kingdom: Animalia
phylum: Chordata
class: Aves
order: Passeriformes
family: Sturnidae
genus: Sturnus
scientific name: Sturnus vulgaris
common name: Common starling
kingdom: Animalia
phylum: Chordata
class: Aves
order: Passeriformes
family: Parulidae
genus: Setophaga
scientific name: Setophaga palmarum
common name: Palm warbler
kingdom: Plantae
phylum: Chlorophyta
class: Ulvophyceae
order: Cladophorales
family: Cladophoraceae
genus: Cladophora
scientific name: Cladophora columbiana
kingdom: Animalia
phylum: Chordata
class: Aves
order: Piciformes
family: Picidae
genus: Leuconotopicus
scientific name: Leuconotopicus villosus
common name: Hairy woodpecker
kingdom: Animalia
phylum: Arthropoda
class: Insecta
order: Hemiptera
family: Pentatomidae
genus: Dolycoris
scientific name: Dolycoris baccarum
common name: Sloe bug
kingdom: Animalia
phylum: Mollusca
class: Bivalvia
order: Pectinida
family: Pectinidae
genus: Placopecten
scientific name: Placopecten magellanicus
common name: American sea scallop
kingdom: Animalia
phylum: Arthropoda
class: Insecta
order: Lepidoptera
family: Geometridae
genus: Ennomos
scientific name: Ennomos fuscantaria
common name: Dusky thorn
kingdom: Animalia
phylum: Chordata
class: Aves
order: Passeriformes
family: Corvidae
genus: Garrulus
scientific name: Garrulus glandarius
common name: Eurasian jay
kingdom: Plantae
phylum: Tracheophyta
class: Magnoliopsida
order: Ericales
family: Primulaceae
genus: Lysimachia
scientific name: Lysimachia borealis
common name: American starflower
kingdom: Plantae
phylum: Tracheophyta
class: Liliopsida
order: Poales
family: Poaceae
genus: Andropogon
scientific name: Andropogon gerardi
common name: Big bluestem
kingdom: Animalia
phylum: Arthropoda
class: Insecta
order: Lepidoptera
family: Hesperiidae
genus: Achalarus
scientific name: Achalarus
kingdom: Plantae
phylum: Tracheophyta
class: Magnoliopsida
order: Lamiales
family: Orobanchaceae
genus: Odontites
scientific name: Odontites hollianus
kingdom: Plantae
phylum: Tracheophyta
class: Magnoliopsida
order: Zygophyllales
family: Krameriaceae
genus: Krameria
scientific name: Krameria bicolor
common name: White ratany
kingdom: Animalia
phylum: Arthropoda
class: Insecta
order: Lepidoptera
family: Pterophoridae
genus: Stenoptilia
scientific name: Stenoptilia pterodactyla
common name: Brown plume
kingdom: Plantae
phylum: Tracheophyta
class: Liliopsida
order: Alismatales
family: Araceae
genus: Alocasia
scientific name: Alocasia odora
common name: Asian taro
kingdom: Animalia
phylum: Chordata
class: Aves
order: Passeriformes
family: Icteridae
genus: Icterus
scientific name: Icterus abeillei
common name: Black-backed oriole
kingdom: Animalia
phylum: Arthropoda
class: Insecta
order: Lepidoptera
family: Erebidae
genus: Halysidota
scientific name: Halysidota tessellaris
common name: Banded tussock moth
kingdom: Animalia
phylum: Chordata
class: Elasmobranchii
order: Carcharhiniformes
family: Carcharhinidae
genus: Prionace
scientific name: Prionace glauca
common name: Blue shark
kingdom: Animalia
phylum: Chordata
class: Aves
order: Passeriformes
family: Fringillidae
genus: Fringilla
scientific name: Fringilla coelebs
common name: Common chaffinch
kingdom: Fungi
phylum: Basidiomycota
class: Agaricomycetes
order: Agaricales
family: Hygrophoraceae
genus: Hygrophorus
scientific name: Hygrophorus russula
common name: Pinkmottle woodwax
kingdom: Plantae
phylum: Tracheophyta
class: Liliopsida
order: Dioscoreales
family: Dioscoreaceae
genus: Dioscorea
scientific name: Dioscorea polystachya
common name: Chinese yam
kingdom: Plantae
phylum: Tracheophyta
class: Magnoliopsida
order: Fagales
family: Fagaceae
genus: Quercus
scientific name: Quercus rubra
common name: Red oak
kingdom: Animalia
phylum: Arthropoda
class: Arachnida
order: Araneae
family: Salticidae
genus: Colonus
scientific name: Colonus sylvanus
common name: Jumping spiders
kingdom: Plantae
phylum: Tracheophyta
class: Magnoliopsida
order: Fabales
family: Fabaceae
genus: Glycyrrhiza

* **GIVEN INSTRUCTION**: Copy every row above word for word, from the first line to the last.

* **ANSWER FOR THE TASK**:
kingdom: Animalia
phylum: Chordata
class: Aves
order: Passeriformes
family: Sturnidae
genus: Sturnus
scientific name: Sturnus vulgaris
common name: Common starling
kingdom: Animalia
phylum: Chordata
class: Aves
order: Passeriformes
family: Parulidae
genus: Setophaga
scientific name: Setophaga palmarum
common name: Palm warbler
kingdom: Plantae
phylum: Chlorophyta
class: Ulvophyceae
order: Cladophorales
family: Cladophoraceae
genus: Cladophora
scientific name: Cladophora columbiana
kingdom: Animalia
phylum: Chordata
class: Aves
order: Piciformes
family: Picidae
genus: Leuconotopicus
scientific name: Leuconotopicus villosus
common name: Hairy woodpecker
kingdom: Animalia
phylum: Arthropoda
class: Insecta
order: Hemiptera
family: Pentatomidae
genus: Dolycoris
scientific name: Dolycoris baccarum
common name: Sloe bug
kingdom: Animalia
phylum: Mollusca
class: Bivalvia
order: Pectinida
family: Pectinidae
genus: Placopecten
scientific name: Placopecten magellanicus
common name: American sea scallop
kingdom: Animalia
phylum: Arthropoda
class: Insecta
order: Lepidoptera
family: Geometridae
genus: Ennomos
scientific name: Ennomos fuscantaria
common name: Dusky thorn
kingdom: Animalia
phylum: Chordata
class: Aves
order: Passeriformes
family: Corvidae
genus: Garrulus
scientific name: Garrulus glandarius
common name: Eurasian jay
kingdom: Plantae
phylum: Tracheophyta
class: Magnoliopsida
order: Ericales
family: Primulaceae
genus: Lysimachia
scientific name: Lysimachia borealis
common name: American starflower
kingdom: Plantae
phylum: Tracheophyta
class: Liliopsida
order: Poales
family: Poaceae
genus: Andropogon
scientific name: Andropogon gerardi
common name: Big bluestem
kingdom: Animalia
phylum: Arthropoda
class: Insecta
order: Lepidoptera
family: Hesperiidae
genus: Achalarus
scientific name: Achalarus
kingdom: Plantae
phylum: Tracheophyta
class: Magnoliopsida
order: Lamiales
family: Orobanchaceae
genus: Odontites
scientific name: Odontites hollianus
kingdom: Plantae
phylum: Tracheophyta
class: Magnoliopsida
order: Zygophyllales
family: Krameriaceae
genus: Krameria
scientific name: Krameria bicolor
common name: White ratany
kingdom: Animalia
phylum: Arthropoda
class: Insecta
order: Lepidoptera
family: Pterophoridae
genus: Stenoptilia
scientific name: Stenoptilia pterodactyla
common name: Brown plume
kingdom: Plantae
phylum: Tracheophyta
class: Liliopsida
order: Alismatales
family: Araceae
genus: Alocasia
scientific name: Alocasia odora
common name: Asian taro
kingdom: Animalia
phylum: Chordata
class: Aves
order: Passeriformes
family: Icteridae
genus: Icterus
scientific name: Icterus abeillei
common name: Black-backed oriole
kingdom: Animalia
phylum: Arthropoda
class: Insecta
order: Lepidoptera
family: Erebidae
genus: Halysidota
scientific name: Halysidota tessellaris
common name: Banded tussock moth
kingdom: Animalia
phylum: Chordata
class: Elasmobranchii
order: Carcharhiniformes
family: Carcharhinidae
genus: Prionace
scientific name: Prionace glauca
common name: Blue shark
kingdom: Animalia
phylum: Chordata
class: Aves
order: Passeriformes
family: Fringillidae
genus: Fringilla
scientific name: Fringilla coelebs
common name: Common chaffinch
kingdom: Fungi
phylum: Basidiomycota
class: Agaricomycetes
order: Agaricales
family: Hygrophoraceae
genus: Hygrophorus
scientific name: Hygrophorus russula
common name: Pinkmottle woodwax
kingdom: Plantae
phylum: Tracheophyta
class: Liliopsida
order: Dioscoreales
family: Dioscoreaceae
genus: Dioscorea
scientific name: Dioscorea polystachya
common name: Chinese yam
kingdom: Plantae
phylum: Tracheophyta
class: Magnoliopsida
order: Fagales
family: Fagaceae
genus: Quercus
scientific name: Quercus rubra
common name: Red oak
kingdom: Animalia
phylum: Arthropoda
class: Arachnida
order: Araneae
family: Salticidae
genus: Colonus
scientific name: Colonus sylvanus
common name: Jumping spiders
kingdom: Plantae
phylum: Tracheophyta
class: Magnoliopsida
order: Fabales
family: Fabaceae
genus: Glycyrrhiza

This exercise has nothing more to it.